▶ **Exercise requirements**: In this exercise, every entry below is to be reproduced word for word.

───── Material shown

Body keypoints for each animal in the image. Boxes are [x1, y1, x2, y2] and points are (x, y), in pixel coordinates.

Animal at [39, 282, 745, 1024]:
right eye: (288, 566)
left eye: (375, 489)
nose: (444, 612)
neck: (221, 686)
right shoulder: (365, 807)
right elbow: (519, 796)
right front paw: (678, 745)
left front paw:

──────────

▶ **Reply**:
Body keypoints for each animal in the image. Boxes are [x1, y1, x2, y2] and points are (x, y), in pixel coordinates.

Animal at [39, 282, 745, 1024]:
right eye: (288, 566)
left eye: (375, 489)
nose: (444, 612)
neck: (221, 686)
right shoulder: (365, 807)
right elbow: (519, 796)
right front paw: (678, 745)
left front paw:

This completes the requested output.